Sunday, March 11, 2018

The Importance of Being Sentimental


4th Sunday in Lent (B)


My dear friends, would you consider yourself a sentimental person? Do you, for example, have items that you keep for purely sentimental reasons? If you do, what happens to you when you look at them? What effect do they have on you?

Those of us who’ve had the opportunity to watch the movie Wonder Woman may recall that it begins and ends with just such an object. Something that has sentimental value. A faded old black-and-white photograph, which Wonder Woman receives as a gift at the beginning of the movie. And this object has a particular effect on our hero. It causes her to recall significant scenes from her past. Indeed the whole movie is an extended flashback. A retelling of the moving background story that gives that old photograph its deep meaning. Its sentimental value. A story that motivates Wonder Woman to continue fighting to save the world.

Sentimental objects that evoke significant memories and deep feelings. Filling people with the power they need to fulfil their mission. This is also what we find in our prayers and readings on this 4th Sunday in Lent. As we mentioned at the beginning, today is Laetare Sunday, from our entrance antiphon, which calls us all to rejoice! To be joyful! To exult and be satisfied! But how do we do all that? How do we make ourselves joyful and satisfied, especially if we happen to be sad or angry? Stressed out or frustrated? Sleepy or just plain bored?

Perhaps we need to do what Wonder Woman did in the movie. Perhaps we need to look at something with real sentimental value. Something like what we find in the first reading, which makes repeated references to the Temple in Jerusalem. A building that evokes very significant memories for the people of Judah. Reminding them of the story of their past. A story that the reading retells in a very moving way. A story of the people’s infidelity to God and, in sharp contrast, of God’s steadfast loyalty to them.

A story of how they kept insisting on worshipping idols. Of how they even defiled the Temple, the holy place where God had chosen to live among them. And yet, in spite of their stubborn disobedience, God did not hold the people’s sin against them. God kept sending messengers to call them back. Even when their rebellious ways eventually led to the destruction of the Temple, and their own exile in Babylon, God still refused to forget them. Refused to abandon them. But arranged instead for them to eventually return to Jerusalem, and to rebuild the Temple. A new sacred place for them to meet and to worship God. A fresh expression of God’s undying love and mercy towards them.

So that, for the people of Judah, the new Temple becomes something like what that faded old photograph was for Wonder Woman. An object of great sentimental value. Evoking significant memories and deep feelings. Giving them the power to carry out their mission. To live joyfully as a light to the nations. Bearing witness to God’s love in the world. Provided they know how to appreciate the Temple. Provided they allow themselves to be sentimental.

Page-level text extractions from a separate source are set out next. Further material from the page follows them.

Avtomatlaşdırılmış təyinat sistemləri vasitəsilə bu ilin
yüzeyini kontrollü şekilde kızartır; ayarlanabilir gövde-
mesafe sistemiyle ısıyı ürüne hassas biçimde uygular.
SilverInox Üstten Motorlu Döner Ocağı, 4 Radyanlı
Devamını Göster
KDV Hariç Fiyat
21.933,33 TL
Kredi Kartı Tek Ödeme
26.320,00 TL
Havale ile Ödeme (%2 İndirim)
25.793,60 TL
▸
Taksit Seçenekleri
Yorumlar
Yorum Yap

And it’s not just the people of Judah who are blessed in this way. The readings remind us that we Christians are too. That we also have been given something that can fill us with a similar power. Something of great sentimental value. Isn’t this what Jesus is saying to Nicodemus in the gospel? The Son of Man must be lifted up as Moses lifted up the serpent in the desert, so that everyone who believes may have eternal life in him. What does this mean, if not that the image of Christ on the Cross serves a similar purpose for us as the new Temple in Jerusalem did for the people of Judah. That it has, or should have, for us great sentimental value.

It should have the power to evoke significant memories and deep feelings in us, provided we believe wholeheartedly in the One that the image depicts, the One who was lifted up on the Cross. Provided we take the trouble to remember the moving background story of his Dying and Rising. And how it relates to us. The same story that the second reading summarises for us. The story of God’s indestructible love and mercy shown to us in Christ Jesus. When we were dead through our sins, he brought us to life with Christ… 

The image of Christ on the Cross, this should be for us an image of great sentimental value. It should evoke in us significant memories and deep feelings. The same memories and feelings that should permeate our every celebration of the Holy Eucharist. The same memories and feelings that have the power to fill our hearts with joy and gratitude. Motivating us to live our God-given mission to the full. To live by the truth. To live in the light. To show the world that everything we do is indeed done in God. In God’s love and mercy. In Christ Jesus.

But in order for this image to have its desired effect, we must first have the capacity to be moved by it. To become sentimental. Which isn’t always easy for us. We who often allow the distractions and difficulties of daily life to cause us to become jaded and hardened. Forgetful of the moving story of our salvation. And immune to the deep feelings it should evoke in us. As a result of which, we may sometimes come to Mass purely as a matter of routine, or obligation, without a true appreciation of its deeper meaning and awesome power. 

Isn’t this why we need this great season of Lent? A time for us to pause and allow ourselves once again to recall our story. To remember God’s love. And to regain the capacity to truly rejoice in the Lord. For if even a superhero like Wonder Woman must draw her power from sentimental things, then what more mere mortals like you and me.

My dear sisters and brothers, what must we do to allow the Lord to renew our capacity for experiencing true and godly sentiment today?